Bleich holds a BA from Amherst College, MPP from Harvard University, JD from the University of California, Berkeley, and honorary doctorates from San Francisco State University, Griffith University, and Flinders University in Adelaide.
Meg Chren is a physician and health services researcher whose work has focused on understanding, measuring, and improving health outcomes of patients with chronic diseases. She has previously developed and validated the Skindex group of skin-related quality-of-life tools, which were developed with strong collaboration with social scientists, and which are widely used as outcomes measures. While at CASBS she will prepare a manuscript about an important but potentially threatened aspect of American healthcare: relatedness in medicine, specifically, the interface among and between physicians and patients, including their relationships and commitment over time. She will explore the role of relatedness in human psychological health and in healthcare, and evidence that relatedness has been eroded or atrophied in American medicine. The goal of the project is to identify strategies to sustain and nurture relatedness in the context of medical encounters.
Chren is professor and chair of the department of dermatology at Vanderbilt University Medical Center. She has mentored many junior researchers and has authored over 195 peer-reviewed papers. Her work has been funded by grants from the NIH and the Department of Veterans Affairs.
While at CASBS, Michael Harsch will be working on completing his second book, Islands of Stability: Subnational Security and Development in Fragile States. It explores how relatively peaceful regions emerge and persist in war-torn countries. The book leverages interviews with local elites in Afghanistan, Iraq, and Somalia, an original dataset on governors in these countries, and statistical estimations.

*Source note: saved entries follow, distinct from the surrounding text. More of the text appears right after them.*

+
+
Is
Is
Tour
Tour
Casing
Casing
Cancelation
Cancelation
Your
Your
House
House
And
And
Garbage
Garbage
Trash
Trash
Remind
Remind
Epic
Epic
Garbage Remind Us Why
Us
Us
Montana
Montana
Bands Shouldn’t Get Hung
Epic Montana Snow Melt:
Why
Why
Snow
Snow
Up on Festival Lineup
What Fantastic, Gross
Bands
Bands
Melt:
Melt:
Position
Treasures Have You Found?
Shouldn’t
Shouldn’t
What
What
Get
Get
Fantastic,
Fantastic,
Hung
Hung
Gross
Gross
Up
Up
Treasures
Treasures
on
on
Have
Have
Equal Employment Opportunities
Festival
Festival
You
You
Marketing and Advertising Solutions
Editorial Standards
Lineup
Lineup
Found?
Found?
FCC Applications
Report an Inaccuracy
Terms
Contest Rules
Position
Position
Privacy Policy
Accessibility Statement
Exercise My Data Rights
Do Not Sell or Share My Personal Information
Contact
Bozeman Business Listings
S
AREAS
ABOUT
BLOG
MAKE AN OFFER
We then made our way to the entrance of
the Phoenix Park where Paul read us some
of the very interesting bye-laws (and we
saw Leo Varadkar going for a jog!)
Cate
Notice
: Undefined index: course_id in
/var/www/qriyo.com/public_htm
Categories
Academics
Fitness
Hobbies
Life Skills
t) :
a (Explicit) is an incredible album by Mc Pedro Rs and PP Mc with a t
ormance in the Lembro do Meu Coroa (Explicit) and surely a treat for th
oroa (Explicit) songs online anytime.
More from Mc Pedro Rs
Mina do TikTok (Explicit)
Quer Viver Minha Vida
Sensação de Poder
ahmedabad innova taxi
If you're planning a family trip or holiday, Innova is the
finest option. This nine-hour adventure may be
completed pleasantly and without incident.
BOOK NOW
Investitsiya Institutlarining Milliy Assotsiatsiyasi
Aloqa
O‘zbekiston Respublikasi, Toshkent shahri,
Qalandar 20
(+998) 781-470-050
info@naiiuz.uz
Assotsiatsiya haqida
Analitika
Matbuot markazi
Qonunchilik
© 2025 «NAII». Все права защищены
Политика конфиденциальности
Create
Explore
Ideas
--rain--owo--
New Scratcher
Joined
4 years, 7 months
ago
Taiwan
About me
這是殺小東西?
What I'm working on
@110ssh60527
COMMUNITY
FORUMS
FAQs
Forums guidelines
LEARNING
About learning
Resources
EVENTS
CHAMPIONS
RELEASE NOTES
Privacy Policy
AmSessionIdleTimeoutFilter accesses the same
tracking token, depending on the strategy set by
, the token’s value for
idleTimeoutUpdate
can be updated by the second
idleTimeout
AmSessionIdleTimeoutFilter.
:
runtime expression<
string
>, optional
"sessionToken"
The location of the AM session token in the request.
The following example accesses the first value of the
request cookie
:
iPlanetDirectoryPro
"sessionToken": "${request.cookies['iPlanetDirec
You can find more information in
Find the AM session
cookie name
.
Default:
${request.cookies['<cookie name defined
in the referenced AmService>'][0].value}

Harsch’s research interests include international security, state capacity, conflict, and development. He examines U.S. strategic leadership and joint decision-making with its allies, and the role of leading states, international organizations, and local leaders in promoting security and development in fragile, conflict-affected countries.
Harsch is associate professor of National Security at the National Defense University in Washington DC. He serves as course director for national security strategy & policy at the Eisenhower School and oversees curriculum development and course execution in this area. Harsch has also been a visiting scholar with Harvard University’s Weatherhead Scholars Program and is currently a faculty affiliate of the Weatherhead Research Cluster on Identity Politics.
Tsui-Sung Wu is a scholar of gender and media research. She is a professor at the Institute of Hakka Language and Communication of National United University in Taiwan. She also serves as a board member of The Awakening Foundation, a leading feminist NGO in Taiwan.
At CASBS, Wu will conduct research about online gender-based violence in the Taiwanese “manosphere.” She will collect posts containing the phrase “feminist buffet” in Taiwan’s two largest anonymous forums, Dcard and PTT. She will use quantitative content analysis to identify central themes and patterns in these samples and analyze the attitudes and narratives of online respondents. She will also select representative posts for qualitative discourse analysis to decipher the cultural logic and gender consciousness among men’s rights supporters. Additionally, she will devote her time to understanding preventive measures and educational strategies aimed at reducing digital gender violence in the United States.